Seeing the world as you is a way out of inflated self-importance, or what Buddhists would call self-cherishing.  I’ve learned about this the strangest way, through my life-long arachnophobia, or terror of spiders.  I should call it my slowly-but-steadily-waning-fear of spiders.

For as long as I can remember, spiders always paralyzed me.  If they were bigger than a quarter, forget it; I’d run screaming from the room like a six-year old.  I can’t say the number of times I’ve frantically begged a friend or partner to come airlift one outside.  At least I knew enough to not kill them.

A psychic once suggested that in a prior life I died in a whole vat of them like something out of Indiana Jones.  Charming  image.  And really, who knows?

Some years ago in India I was at a special fire ceremony for Lakshmi, the revered Goddess of beauty and wealth.  At one point, a spider the size of a kumquat scurried over my hand.  I gasped and swatted it away.  

One of the Hindu priests nearly boxed my ears off.  “What are you doing?” he yelled.  “Mahalakshmi Herself was giving you Her darshan, Her private blessing.  Are you insane?”  Then he turned to another monk and muttered, “I told you we should never let the idiot Americans come to this stuff.”

Well, this got me thinking.

Here I am projecting all my fear on this poor creature, and here She is, the Goddess herself, coming to bless.

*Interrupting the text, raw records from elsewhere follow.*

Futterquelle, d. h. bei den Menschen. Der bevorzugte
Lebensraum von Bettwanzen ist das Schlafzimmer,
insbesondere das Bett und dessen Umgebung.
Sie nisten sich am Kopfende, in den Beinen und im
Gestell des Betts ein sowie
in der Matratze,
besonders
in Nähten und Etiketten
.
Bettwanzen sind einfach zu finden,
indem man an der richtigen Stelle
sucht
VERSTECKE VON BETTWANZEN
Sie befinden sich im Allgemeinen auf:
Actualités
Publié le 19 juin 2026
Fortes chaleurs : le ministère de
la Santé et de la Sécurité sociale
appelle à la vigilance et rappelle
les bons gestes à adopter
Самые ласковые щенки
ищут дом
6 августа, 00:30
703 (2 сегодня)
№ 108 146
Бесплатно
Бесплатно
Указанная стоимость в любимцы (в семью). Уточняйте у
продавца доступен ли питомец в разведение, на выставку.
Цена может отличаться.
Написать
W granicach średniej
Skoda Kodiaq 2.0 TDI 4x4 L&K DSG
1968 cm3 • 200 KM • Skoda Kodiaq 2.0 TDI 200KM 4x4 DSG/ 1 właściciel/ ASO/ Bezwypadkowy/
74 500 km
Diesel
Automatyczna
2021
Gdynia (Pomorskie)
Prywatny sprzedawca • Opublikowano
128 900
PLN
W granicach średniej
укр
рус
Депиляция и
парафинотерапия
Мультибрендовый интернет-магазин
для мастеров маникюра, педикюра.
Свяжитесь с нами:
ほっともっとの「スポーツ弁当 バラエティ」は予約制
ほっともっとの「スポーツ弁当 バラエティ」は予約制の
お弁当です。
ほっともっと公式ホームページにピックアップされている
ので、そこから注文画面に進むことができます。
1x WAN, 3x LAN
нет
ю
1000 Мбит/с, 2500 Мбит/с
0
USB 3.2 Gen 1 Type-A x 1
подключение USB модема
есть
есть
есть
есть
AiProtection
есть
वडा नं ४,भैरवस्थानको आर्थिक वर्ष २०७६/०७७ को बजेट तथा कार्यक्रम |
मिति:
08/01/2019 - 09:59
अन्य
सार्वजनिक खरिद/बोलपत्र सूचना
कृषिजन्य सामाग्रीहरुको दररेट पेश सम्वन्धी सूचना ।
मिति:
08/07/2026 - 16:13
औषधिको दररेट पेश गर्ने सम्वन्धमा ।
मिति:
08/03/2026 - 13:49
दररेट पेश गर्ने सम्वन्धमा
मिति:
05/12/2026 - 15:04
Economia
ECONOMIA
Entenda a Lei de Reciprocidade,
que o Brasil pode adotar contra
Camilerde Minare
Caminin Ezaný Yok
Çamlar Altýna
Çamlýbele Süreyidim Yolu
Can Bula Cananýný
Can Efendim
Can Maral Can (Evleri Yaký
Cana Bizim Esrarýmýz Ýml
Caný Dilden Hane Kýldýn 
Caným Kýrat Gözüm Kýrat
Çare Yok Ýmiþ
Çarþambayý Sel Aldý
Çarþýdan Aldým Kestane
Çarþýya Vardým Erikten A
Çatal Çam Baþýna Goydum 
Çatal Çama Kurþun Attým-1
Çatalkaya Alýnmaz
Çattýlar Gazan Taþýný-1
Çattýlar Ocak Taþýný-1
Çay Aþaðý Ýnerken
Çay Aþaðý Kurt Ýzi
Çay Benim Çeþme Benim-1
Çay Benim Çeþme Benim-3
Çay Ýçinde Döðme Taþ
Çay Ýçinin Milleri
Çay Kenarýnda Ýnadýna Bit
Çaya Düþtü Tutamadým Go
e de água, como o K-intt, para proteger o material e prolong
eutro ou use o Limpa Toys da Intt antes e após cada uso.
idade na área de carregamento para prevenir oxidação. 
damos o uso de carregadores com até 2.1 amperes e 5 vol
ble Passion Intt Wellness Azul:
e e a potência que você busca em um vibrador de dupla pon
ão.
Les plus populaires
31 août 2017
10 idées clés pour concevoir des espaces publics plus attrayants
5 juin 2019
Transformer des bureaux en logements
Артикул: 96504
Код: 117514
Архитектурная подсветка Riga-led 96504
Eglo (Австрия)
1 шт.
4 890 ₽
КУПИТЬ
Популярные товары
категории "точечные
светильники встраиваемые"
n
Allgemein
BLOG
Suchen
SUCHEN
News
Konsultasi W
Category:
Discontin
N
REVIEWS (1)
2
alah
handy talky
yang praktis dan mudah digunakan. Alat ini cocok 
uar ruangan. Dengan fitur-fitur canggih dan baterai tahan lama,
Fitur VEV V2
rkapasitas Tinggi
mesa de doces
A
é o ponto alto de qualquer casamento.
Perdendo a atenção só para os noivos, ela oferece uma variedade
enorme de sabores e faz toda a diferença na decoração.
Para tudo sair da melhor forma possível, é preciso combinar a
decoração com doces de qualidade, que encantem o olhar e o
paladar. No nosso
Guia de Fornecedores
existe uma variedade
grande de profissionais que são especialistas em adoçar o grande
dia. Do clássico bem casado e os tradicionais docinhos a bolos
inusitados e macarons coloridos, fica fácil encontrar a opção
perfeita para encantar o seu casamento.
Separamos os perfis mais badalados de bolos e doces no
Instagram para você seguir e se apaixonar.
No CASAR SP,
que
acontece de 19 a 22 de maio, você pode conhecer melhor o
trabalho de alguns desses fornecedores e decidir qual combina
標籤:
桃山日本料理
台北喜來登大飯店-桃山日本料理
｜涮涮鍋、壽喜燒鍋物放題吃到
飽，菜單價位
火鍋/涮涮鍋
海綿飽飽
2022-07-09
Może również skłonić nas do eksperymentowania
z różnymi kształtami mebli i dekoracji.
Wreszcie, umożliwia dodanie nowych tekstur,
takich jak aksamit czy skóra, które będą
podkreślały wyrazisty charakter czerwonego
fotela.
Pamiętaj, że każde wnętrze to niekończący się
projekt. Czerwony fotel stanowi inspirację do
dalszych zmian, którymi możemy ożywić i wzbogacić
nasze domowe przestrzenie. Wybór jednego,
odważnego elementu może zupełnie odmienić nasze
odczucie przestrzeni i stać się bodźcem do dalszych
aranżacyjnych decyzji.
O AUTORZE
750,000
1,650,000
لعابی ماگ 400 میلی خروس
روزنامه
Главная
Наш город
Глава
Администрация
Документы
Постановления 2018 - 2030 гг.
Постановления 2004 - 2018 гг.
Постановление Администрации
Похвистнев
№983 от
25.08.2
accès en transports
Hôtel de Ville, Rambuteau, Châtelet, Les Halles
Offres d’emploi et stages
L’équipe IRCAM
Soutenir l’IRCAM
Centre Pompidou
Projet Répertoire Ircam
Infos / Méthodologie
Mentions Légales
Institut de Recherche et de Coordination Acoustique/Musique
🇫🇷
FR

What if She is a disowned part of Me?

I prayed intensely to be healed of my fear.

I was in bed one night ready to turn out the light when suddenly I saw a golf-ball-sized spider on the wall.

Panic, sweat, pounding pulse.

Then I thought, “Hey, why not just talk to her?”

“Look,” I started, haltingly.  “I’m delighted to have you visit, and even come so auspiciously into my bedroom.”  I took a long deep breath, trying to calm down.  “So just let me promise from the get-go, in case you’re worried about this all yourself, I won’t  hurt you. I finally know who You are.”  I gazed at her with as much affection as I could muster for something that had filled my nightmares forever.

Then I continued, “But let me be honest, you really, really scare me.  And you know, I actually wonder right now if you might be a bit scared too?”  This idea actually calmed me down considerably.

I took another breath.  “So I’ll tell you what, my adorable Goddess.  It’s a big room.  How about if you take the ceiling, I’ll take the bed.  You just stay up there, my darling multi-legged Love, and we’ll share a beautiful night.”

Perhaps it was chance, perhaps not.  But at the exact moment I finished, she began to race up the wall and slip into a dark corner of the ceiling.  She tucked in her legs and became a nebulous shadow I could barely see.

I bid her a good night and peacefully fell asleep.

In the morning she was gone.

Later that day I received an email from my friend Erin.  On a whim, she had sent me a column she had just written…  on arachnophobia.

She said it came from fear of one’s own power.  I mean, really.  Is anyone ever out there but our Self?